А ведь фон Клейст находился тогда в более сложном положении, чем он, Рундштедт, поскольку события происходили после его поражения на Северном Кавказе и на берегах Южного Буга, при том, что одна из его армий к тому же оказалась блокированной в Крыму.
Словно почувствовав, что фельдмаршал ненавидит ее в эти минуты, считая, будто в ней таится одна из причин многих неудач фюрера как главнокомандующего, Ева резко повернулась и скрылась в вестибюле резиденции.

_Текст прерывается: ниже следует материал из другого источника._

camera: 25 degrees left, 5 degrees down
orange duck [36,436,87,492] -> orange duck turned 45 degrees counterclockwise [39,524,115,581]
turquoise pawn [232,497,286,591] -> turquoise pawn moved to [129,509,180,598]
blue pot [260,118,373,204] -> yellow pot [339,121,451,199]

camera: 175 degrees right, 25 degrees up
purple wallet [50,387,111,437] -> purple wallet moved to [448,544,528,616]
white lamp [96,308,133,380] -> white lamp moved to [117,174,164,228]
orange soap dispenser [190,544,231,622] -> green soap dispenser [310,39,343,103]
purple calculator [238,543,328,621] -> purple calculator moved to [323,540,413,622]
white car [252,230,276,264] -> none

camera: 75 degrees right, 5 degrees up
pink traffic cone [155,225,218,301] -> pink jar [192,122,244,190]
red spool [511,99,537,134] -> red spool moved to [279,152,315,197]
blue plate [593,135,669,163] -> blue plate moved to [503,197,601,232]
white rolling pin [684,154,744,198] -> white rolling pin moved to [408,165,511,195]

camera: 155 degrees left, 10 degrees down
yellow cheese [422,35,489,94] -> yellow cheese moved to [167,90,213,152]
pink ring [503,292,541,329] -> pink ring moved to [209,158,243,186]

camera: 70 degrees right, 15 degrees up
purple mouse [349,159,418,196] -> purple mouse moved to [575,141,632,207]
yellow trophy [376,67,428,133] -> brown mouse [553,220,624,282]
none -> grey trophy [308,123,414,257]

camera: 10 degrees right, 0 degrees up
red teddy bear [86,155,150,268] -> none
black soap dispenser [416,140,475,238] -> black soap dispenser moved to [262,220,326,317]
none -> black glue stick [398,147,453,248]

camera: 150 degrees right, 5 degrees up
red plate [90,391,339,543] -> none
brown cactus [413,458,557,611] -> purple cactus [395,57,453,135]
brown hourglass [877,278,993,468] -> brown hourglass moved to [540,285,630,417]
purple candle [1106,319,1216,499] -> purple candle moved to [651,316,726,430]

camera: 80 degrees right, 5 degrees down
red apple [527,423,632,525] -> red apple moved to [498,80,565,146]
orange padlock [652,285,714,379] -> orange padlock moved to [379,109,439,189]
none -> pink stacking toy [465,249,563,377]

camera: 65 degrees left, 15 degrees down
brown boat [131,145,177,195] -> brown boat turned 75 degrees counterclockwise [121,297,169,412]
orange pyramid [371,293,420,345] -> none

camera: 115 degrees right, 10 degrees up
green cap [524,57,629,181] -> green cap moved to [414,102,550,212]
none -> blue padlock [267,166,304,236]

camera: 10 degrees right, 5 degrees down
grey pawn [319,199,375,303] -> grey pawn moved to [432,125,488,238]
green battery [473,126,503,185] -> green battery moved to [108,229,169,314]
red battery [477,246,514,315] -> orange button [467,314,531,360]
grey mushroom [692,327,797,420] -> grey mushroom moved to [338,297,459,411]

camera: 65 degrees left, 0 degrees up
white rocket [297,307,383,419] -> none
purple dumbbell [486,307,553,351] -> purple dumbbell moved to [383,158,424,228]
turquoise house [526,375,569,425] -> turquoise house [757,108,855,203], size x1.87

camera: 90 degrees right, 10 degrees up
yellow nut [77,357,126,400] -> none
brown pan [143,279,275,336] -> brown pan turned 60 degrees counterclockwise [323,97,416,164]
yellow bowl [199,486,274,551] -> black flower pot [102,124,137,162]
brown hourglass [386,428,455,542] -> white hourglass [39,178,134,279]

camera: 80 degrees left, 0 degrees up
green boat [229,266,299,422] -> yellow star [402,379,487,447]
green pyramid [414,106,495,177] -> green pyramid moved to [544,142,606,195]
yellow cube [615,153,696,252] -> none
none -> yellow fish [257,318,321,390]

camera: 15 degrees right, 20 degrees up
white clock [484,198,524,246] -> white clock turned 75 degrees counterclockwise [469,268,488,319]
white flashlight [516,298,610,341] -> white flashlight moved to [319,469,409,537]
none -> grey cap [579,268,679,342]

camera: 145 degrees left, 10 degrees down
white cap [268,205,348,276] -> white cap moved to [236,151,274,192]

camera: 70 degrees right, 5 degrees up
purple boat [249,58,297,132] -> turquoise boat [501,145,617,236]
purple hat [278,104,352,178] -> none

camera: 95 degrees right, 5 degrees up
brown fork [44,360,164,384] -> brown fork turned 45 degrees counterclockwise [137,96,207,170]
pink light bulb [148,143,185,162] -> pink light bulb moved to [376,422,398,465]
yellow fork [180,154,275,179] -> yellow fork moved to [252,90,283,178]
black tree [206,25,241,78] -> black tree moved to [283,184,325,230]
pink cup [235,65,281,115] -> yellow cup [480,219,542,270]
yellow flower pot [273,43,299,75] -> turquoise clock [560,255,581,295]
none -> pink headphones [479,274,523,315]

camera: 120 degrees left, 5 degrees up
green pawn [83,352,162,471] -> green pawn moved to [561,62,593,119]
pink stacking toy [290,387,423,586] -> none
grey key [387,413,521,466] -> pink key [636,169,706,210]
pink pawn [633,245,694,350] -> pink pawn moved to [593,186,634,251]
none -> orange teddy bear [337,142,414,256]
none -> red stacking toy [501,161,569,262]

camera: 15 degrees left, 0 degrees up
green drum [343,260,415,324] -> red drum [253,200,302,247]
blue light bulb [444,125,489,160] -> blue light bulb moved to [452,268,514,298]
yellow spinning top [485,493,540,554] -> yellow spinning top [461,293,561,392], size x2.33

Рундштедт воспринял это как свою маленькую победу. В какую-то минуту ему даже показалось, что он готов повторить подвиг фон Клейста. Его так и подмывало выпалить прямо в глаза фюреру нечто подобное тому, что, мол, «отдайте военные дела военным… Пусть за неудачи на фронтах несут ответственность генералы. Вмешиваясь в их дела, вы сковываете инициативу». Или что-то в этом роде.
Но уже, казалось бы, решившись, фельдмаршал вдруг обратил внимание на то, что они остались тет-а-тет. И никто, зная его фюреробоязливость, не поверит, что он решился на такую дерзость. Да и «дела военных» зашли столь далеко, что хоть как-то исправить положение можно лишь, обладая всей полнотой власти в стране. Которой, кстати, не обладал теперь уже даже фюрер.
Рундштедт неожиданно вспомнил о предупреждении, полученном от одного из офицеров своего штаба. Тот уверял его, что против фюрера готовится большой заговор генералитета. Фельдмаршал и сам догадывался, что такой заговор зреет. Ему даже предлагали — правда, пока лишь только намеками — присоединиться к «группе патриотически настроенных генералов». Однако, услышав об этом от полковника своего штаба, Рундштедт внутренне содрогнулся: гибель фюрера означала бы гибель рейха. Правда, теперь он сильно засомневался в непогрешимости этой формулы. В конечном итоге гибель фюрера могла бы оказаться и первым шагом к спасению Германии.